The plan did not comment further about its future.
The law established three programs to help insurers weather the first few years of the new marketplaces, but two of those adversely affected Moda. The company received only $11.3 million in risk-corridor payments, but it was owed $89.4 million. The CMS could only pay out 12.6% of requested risk corridors. Moda also had to pay $36.9 million into the ACA's risk-adjustment program.
Moda did, however, receive $132.1 million from the feds for the temporary reinsurance program, which helps plans with high-cost members.
Moda, formerly known as ODS before undergoing a massive rebranding campaign in 2013, has a large presence on the West Coast, particularly in Oregon. It paid for the naming rights of the Moda Center, the basketball arena for the NBA's Portland Trail Blazers, and Moda provides benefits to large swaths of public employees.
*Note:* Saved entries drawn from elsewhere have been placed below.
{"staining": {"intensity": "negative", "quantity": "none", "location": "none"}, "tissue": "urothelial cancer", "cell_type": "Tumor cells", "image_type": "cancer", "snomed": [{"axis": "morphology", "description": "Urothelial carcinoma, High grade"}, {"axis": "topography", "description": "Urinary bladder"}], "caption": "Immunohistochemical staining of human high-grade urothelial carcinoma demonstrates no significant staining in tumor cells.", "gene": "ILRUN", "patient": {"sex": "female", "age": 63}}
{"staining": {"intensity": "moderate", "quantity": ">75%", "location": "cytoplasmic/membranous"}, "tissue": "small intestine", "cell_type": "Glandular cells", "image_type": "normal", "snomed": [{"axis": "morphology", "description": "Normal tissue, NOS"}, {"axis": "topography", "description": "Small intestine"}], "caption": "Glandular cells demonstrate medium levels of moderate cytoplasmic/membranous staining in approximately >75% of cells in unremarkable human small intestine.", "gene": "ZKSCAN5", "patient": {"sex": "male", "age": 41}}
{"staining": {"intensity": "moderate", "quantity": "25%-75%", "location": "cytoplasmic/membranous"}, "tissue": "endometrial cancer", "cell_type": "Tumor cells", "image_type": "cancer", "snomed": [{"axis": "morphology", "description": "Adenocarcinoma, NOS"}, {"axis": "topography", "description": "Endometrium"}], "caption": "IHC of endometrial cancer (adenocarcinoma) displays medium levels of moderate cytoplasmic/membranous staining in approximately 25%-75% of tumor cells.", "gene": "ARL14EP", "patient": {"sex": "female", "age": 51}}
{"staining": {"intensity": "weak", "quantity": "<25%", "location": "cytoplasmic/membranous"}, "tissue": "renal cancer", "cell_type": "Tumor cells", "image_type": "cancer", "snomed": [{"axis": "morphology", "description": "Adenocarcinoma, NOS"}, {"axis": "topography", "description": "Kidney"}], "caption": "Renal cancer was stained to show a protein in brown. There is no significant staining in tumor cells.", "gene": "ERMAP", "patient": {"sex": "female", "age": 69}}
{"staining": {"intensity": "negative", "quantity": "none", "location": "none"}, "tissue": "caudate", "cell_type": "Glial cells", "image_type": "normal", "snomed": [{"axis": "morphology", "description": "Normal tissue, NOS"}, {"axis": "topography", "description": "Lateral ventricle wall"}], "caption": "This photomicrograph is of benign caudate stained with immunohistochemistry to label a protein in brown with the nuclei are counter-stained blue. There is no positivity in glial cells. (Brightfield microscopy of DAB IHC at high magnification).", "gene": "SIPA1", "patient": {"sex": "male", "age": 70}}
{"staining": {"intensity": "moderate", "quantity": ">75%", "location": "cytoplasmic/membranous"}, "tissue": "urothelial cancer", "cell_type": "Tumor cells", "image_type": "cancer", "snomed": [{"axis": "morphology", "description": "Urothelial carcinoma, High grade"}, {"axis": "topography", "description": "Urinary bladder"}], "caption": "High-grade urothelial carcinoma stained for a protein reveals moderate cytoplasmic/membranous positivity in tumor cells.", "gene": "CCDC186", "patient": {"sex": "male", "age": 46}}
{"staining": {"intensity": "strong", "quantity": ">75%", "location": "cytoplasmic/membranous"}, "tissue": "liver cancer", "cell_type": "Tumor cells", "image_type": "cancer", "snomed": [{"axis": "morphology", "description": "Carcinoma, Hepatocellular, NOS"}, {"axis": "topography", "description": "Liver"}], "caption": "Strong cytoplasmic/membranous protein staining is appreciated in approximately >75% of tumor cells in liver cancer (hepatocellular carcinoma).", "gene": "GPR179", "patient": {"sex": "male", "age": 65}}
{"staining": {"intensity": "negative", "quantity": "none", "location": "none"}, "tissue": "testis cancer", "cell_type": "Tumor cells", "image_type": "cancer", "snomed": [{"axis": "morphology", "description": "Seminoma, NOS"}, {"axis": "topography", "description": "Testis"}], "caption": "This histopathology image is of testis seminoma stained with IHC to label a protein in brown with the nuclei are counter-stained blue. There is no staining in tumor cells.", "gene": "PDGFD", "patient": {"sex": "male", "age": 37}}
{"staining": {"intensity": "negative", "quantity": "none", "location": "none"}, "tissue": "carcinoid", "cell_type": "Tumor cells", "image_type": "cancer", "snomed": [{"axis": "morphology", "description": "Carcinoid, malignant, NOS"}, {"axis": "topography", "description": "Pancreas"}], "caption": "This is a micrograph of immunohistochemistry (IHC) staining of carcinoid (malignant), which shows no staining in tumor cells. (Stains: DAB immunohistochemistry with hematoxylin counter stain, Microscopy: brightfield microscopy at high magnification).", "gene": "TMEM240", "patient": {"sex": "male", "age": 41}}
Because many of Oregon's public unions rely on Moda for their healthcare, Moore doesn't believe Moda will wither on the vine. But he does think its trouble could be a politically charged issue that would put the Democratic-controlled state on its heels.
“If there is something of an implosion of Moda, or a huge cutback in membership, that could play politically into the November elections,” Moore said. “The cutbacks of a company like this in the middle of this radical rethink of healthcare could give Republicans something to work with.”